Genome Res. 2024 Oct 11;34(9):1294-1303. doi: 10.1101/gr.279140.124.
Our knowledge of the contribution of genetic interactions () to variation in human complex traits remains limited, partly due to the lack of efficient, powerful, and interpretable algorithms to detect interactions. Recently proposed approaches for set-based association tests show promise in improving the power to detect epistasis by examining the aggregated effects of multiple variants.

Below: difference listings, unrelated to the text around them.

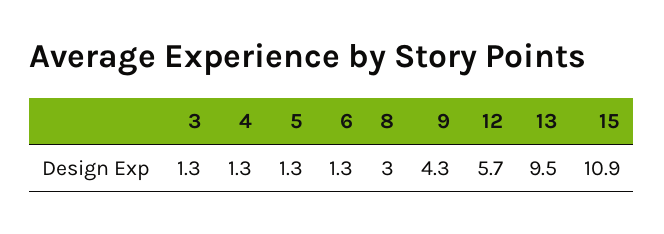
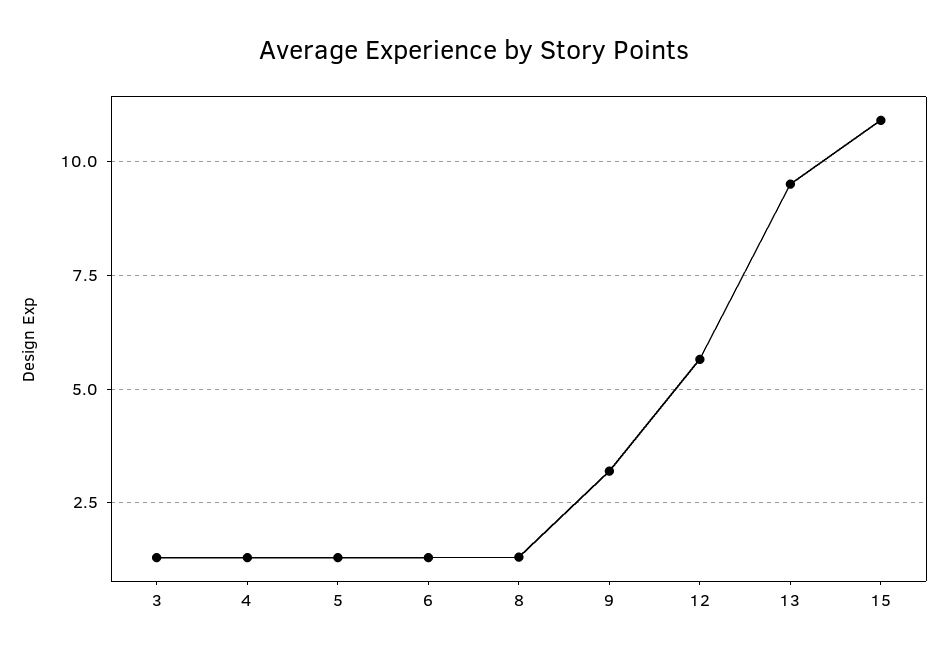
  {
    "3": 1.3,
    "4": 1.3,
    "5": 1.3,
    "6": 1.3,
-   "8": 3,
+   "8": 1.25,
-   "9": 4.3,
+   "9": 3.25,
    "12": 5.7,
    "13": 9.5,
    "15": 10.9
  }

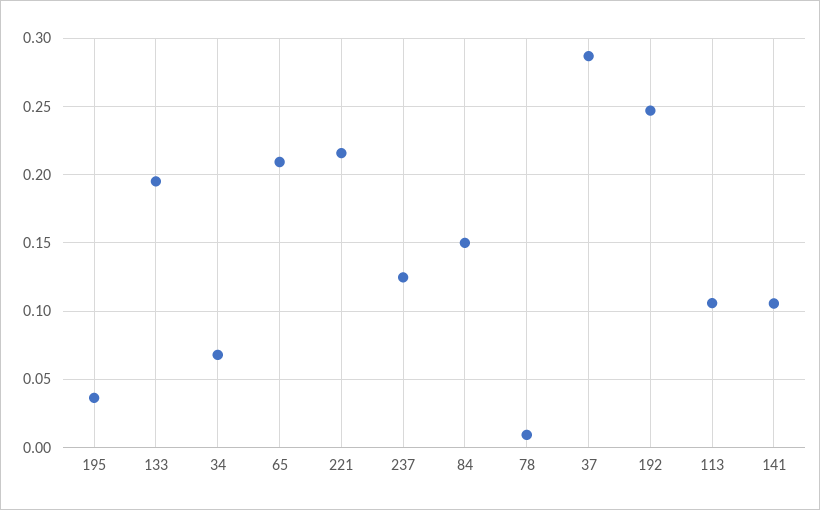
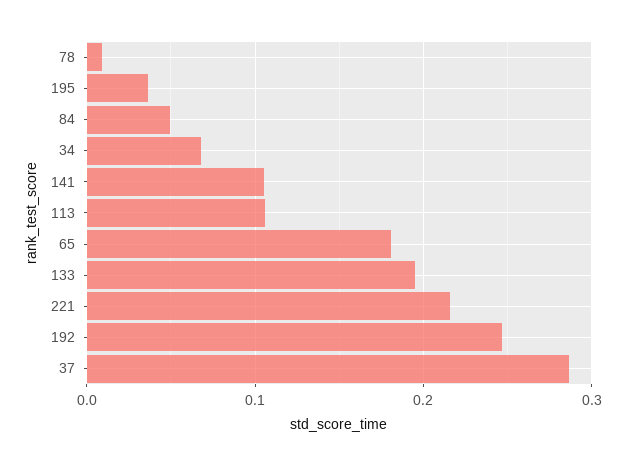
  {
    "195": 0.035,
    "133": 0.195,
    "34": 0.07,
-   "65": 0.21,
+   "65": 0.18,
    "221": 0.215,
-   "237": 0.125,
-   "84": 0.15,
+   "84": 0.05,
    "78": 0.01,
    "37": 0.285,
    "192": 0.245,
    "113": 0.105,
    "141": 0.105
  }

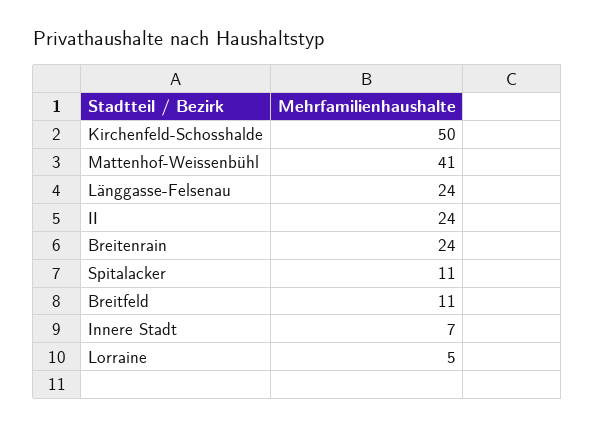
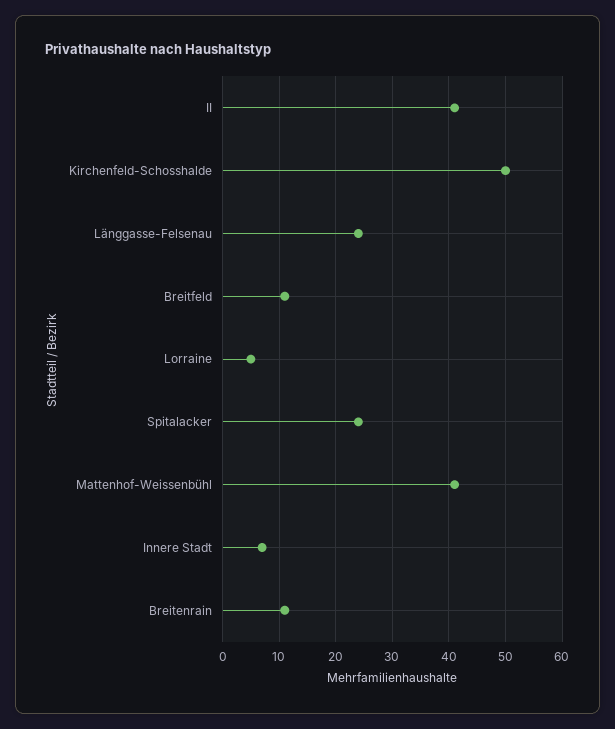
  {
    "Kirchenfeld-Schosshalde": 50,
    "Mattenhof-Weissenbühl": 41,
    "Länggasse-Felsenau": 24,
-   "II": 24,
+   "II": 40,
-   "Breitenrain": 24,
+   "Breitenrain": 10,
-   "Spitalacker": 11,
+   "Spitalacker": 25,
    "Breitfeld": 11,
    "Innere Stadt": 7,
    "Lorraine": 5
  }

Nevertheless, these methods either do not scale to large Biobank data sets or lack interpretability. We propose QuadKAST, a scalable algorithm focused on testing pairwise interaction effects () within small to medium-sized sets of genetic variants (window size ≤100) on a trait and provide quantified interpretation of these effects. Comprehensive simulations show that QuadKAST is well-calibrated. Additionally, QuadKAST is highly sensitive in detecting loci with epistatic signals and accurate in its estimation of quadratic effects. We applied QuadKAST to 52 quantitative phenotypes measured in ≈300,000 unrelated white British individuals in the UK Biobank to test for quadratic effects within each of 9515 protein-coding genes. We detect 32 trait-gene pairs across 17 traits and 29 genes that demonstrate statistically significant signals of quadratic effects (accounting for the number of genes and traits tested). Across these trait-gene pairs, the proportion of trait variance explained by quadratic effects is comparable to additive effects, with five pairs having a ratio >1. Our method enables the detailed investigation of epistasis on a large scale, offering new insights into its role and importance.
我们对遗传相互作用()对人类复杂特征变异的贡献的了解仍然有限,部分原因是缺乏有效、强大且可解释的算法来检测相互作用。最近提出的基于集合的关联测试方法有望通过检查多个变体的聚合效应来提高检测上位性的能力。然而,这些方法要么不能扩展到大型生物库数据集,要么缺乏可解释性。我们提出了 QuadKAST,这是一种可扩展的算法,专注于在特质的小到中等大小的遗传变体集合(窗口大小≤100)内测试成对的交互作用效应(),并提供这些效应的量化解释。综合模拟表明 QuadKAST 具有良好的校准能力。此外,QuadKAST 在检测具有上位信号的基因座方面非常敏感,并且在其二次效应的估计方面非常准确。我们将 QuadKAST 应用于英国生物库中约 30 万无关的白种英国人的 52 个定量表型,以测试 9515 个蛋白质编码基因中每个基因的二次效应。我们在 17 个特征和 29 个基因中检测到 32 个特征-基因对,这些基因对显示出二次效应的统计学显著信号(考虑到测试的基因和特征数量)。在这些特征-基因对中,二次效应解释的特征方差比例与加性效应相当,其中五个对的比例>1。我们的方法能够大规模详细研究上位性,为其作用和重要性提供新的见解。